SUPPLIED DATA:
-- Opening Marker --

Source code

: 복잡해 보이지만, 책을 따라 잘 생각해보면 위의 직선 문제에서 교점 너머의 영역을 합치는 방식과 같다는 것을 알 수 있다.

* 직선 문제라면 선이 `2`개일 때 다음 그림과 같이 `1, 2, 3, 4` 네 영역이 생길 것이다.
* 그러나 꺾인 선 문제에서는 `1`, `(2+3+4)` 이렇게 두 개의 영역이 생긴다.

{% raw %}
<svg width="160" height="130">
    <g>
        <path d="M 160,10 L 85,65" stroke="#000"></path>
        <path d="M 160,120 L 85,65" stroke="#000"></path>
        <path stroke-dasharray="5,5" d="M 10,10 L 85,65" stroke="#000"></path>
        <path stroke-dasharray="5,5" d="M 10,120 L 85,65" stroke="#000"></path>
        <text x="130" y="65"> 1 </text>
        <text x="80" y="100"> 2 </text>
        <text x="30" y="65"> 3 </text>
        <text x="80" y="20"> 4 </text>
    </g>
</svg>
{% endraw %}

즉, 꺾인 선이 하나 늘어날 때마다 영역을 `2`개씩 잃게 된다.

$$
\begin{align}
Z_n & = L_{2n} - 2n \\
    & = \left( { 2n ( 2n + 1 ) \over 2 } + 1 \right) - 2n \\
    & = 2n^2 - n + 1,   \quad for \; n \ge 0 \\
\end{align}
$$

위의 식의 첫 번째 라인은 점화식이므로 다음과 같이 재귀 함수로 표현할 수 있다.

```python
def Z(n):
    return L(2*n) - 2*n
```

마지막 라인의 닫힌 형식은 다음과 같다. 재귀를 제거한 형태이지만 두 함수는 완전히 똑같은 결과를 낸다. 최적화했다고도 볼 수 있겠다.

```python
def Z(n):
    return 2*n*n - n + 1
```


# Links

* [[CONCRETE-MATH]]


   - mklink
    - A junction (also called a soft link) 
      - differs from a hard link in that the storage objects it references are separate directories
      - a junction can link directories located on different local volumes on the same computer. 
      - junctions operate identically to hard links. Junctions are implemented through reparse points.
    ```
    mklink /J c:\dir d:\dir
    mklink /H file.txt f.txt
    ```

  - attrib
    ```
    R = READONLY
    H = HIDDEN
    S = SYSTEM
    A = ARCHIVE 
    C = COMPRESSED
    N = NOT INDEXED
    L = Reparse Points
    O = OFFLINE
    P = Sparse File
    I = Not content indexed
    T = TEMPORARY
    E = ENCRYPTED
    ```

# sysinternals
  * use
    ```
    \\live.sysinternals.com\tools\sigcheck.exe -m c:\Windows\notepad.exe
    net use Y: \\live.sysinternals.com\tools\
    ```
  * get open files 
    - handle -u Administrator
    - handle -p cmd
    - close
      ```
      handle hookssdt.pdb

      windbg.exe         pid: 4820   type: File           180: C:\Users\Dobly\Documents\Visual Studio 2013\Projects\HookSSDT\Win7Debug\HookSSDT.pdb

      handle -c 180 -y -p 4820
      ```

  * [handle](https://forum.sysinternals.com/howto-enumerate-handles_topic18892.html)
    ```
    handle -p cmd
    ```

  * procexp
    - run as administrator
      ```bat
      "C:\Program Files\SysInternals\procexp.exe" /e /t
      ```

-- Closing Marker --

ACTIVITY: Wherever the word "path" shows up in the material, copy the line it is on.

TASK RESPONSE:
        <path d="M 160,10 L 85,65" stroke="#000"></path>
        <path d="M 160,120 L 85,65" stroke="#000"></path>
        <path stroke-dasharray="5,5" d="M 10,10 L 85,65" stroke="#000"></path>
        <path stroke-dasharray="5,5" d="M 10,120 L 85,65" stroke="#000"></path>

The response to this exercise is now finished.